É corrente que este guerreiro, ao ouvir de um pregador os martírios de Cristo, infligidos pelos fariseus, arrancara da espada, censurando-se: "Onde estavas tu, Crillon?" Mas, séculos antes, interrompendo uma leitura da Paixão, já exclamara Clóvis, príncipe que aliás cometera horríveis crimes: Não estar eu lá com os meus francos!

Tão inautêntica como a frase de Crillon, que citamos agora, parece-nos a de Henrique IV, acima apontada.

Enfim, o punhal do fanático Ravaillac suprimiu em 1640 um grande farsista, na pessoa daquele para quem "Paris valia bem uma missa"...

(1) A 1a versão francesa das Histórias é de 1771. Nas Memórias talvez já aparecesse a adaptação da anedota.

(Aérides, 1918.)

 

VOLUBILIDADE FEMININA

A Raul Soares

Certa ocasião meteu-se-nos em cabeça uma idéia extravagante (as idéias cruzam no ar, como farelos iluminados, fingindo piscas de ouro): descobrir quem primeiro acoimara de volúvel a mulher.

Devia ter sido algum poeta, mais ou menos molestado, pensamos, porque os alunos de Apolo avultam o número dos infelizes no trato amoroso, desde recuadas eras.

E, presto, resolvemos consultar os idos, invocando-lhes os espíritos ao arrepio da corrente dos tempos. Vieram à baila... nem sabemos quantos uns, nacionais; outros, portugueses, ou espanhóis: estes, de França; aqueles, de Itália... enfim, uma Babel de sombras falantes!

Não esperaram rogos J. Xavier de Matos e Bocage. arcades ambo.

Disse Albano Eritreu, ainda tendo entre dentes a Jônia:

"Mas se lhe era costume o ser traidora,
Fez muito bem, obrou como quem era;
Que não fora mulher, se assim não fora."

E Elmano Sadino, com vista a Anarda:

"Triste quem ama, cego quem se fia
De feminina voz na vã promessa."

LISTAGEM:
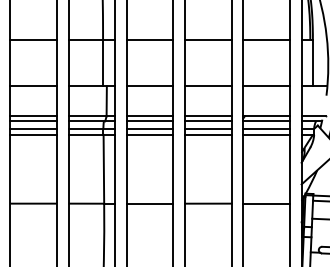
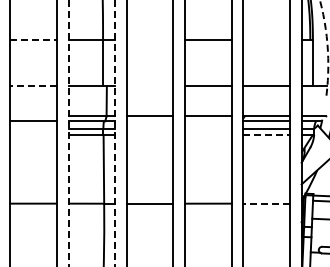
line at (34, 39): solid -> dashed
line at (149, 39): present -> none
line at (266, 39): present -> none
arc at (327, 47): solid -> dashed
line at (33, 86): solid -> dashed
line at (149, 86): present -> none
line at (33, 116): present -> none
line at (149, 121): present -> none
line at (208, 121): present -> none
line at (33, 128): present -> none
line at (149, 128): present -> none
line at (208, 128): present -> none
line at (68, 133): solid -> dashed
line at (115, 133): solid -> dashed
line at (33, 134): present -> none
line at (149, 134): present -> none
line at (208, 134): present -> none
line at (267, 134): solid -> dashed
line at (266, 203): solid -> dashed
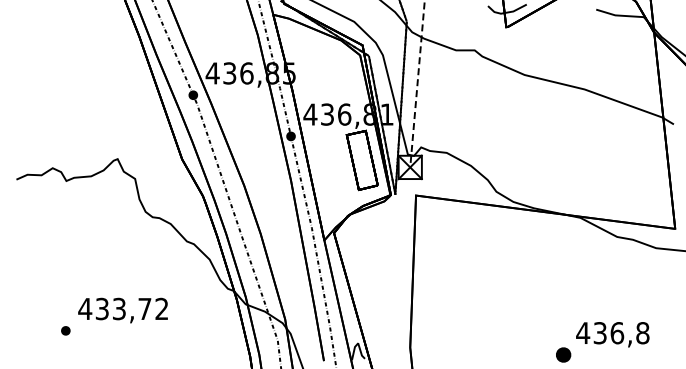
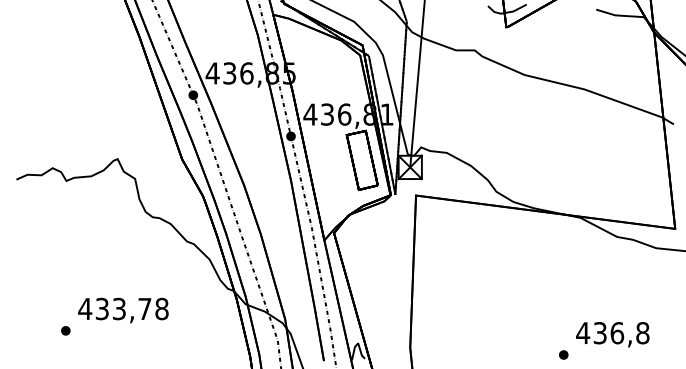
line at (417, 83): dashed -> solid
text at (161, 308): 433,72 -> 433,78
part at (563, 354) size: 16x16 px -> 10x10 px
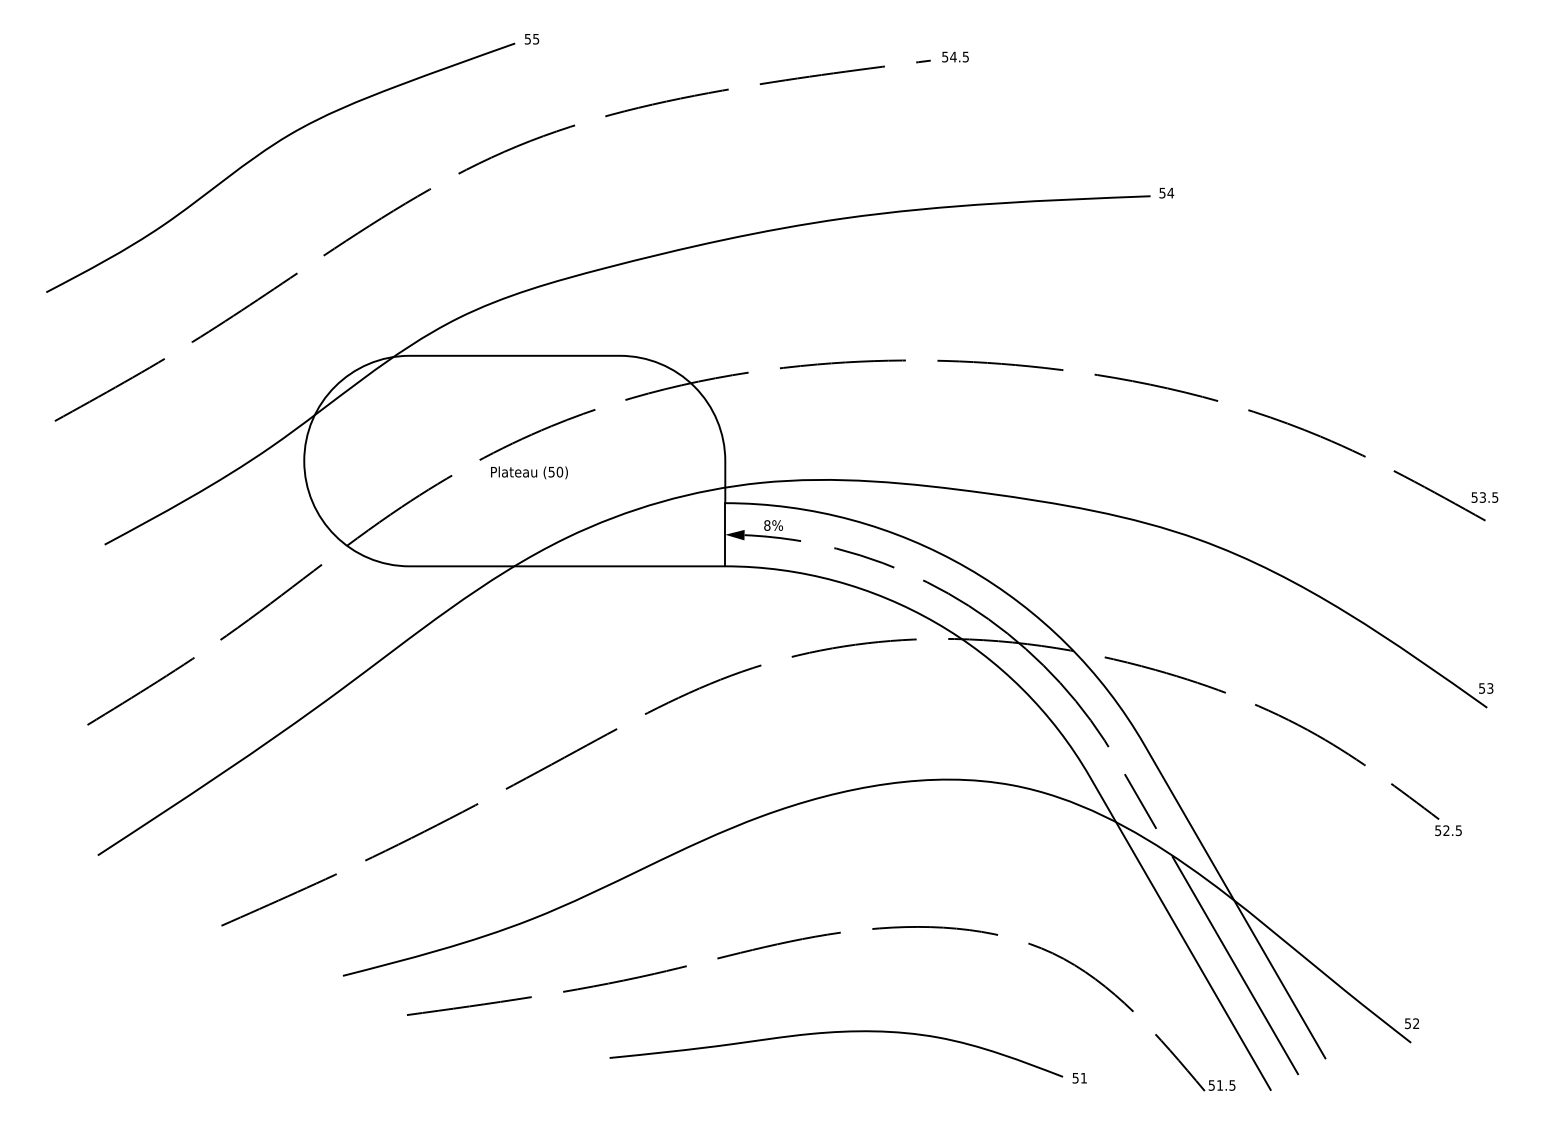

A REALIZAR:
A. Transcreva do texto de origem, sem qualquer alteração, a passagem que vai de "Tão inautêntica como" até "(Aérides, 1918.)", inclusive.
B. Segundo o texto de origem, quais foram os dois poetas que não esperaram rogos?

SOLUÇÕES:
A.
Tão inautêntica como a frase de Crillon, que citamos agora, parece-nos a de Henrique IV, acima apontada.

Enfim, o punhal do fanático Ravaillac suprimiu em 1640 um grande farsista, na pessoa daquele para quem "Paris valia bem uma missa"...

(1) A 1a versão francesa das Histórias é de 1771. Nas Memórias talvez já aparecesse a adaptação da anedota.

(Aérides, 1918.)

B. J. Xavier de Matos e Bocage.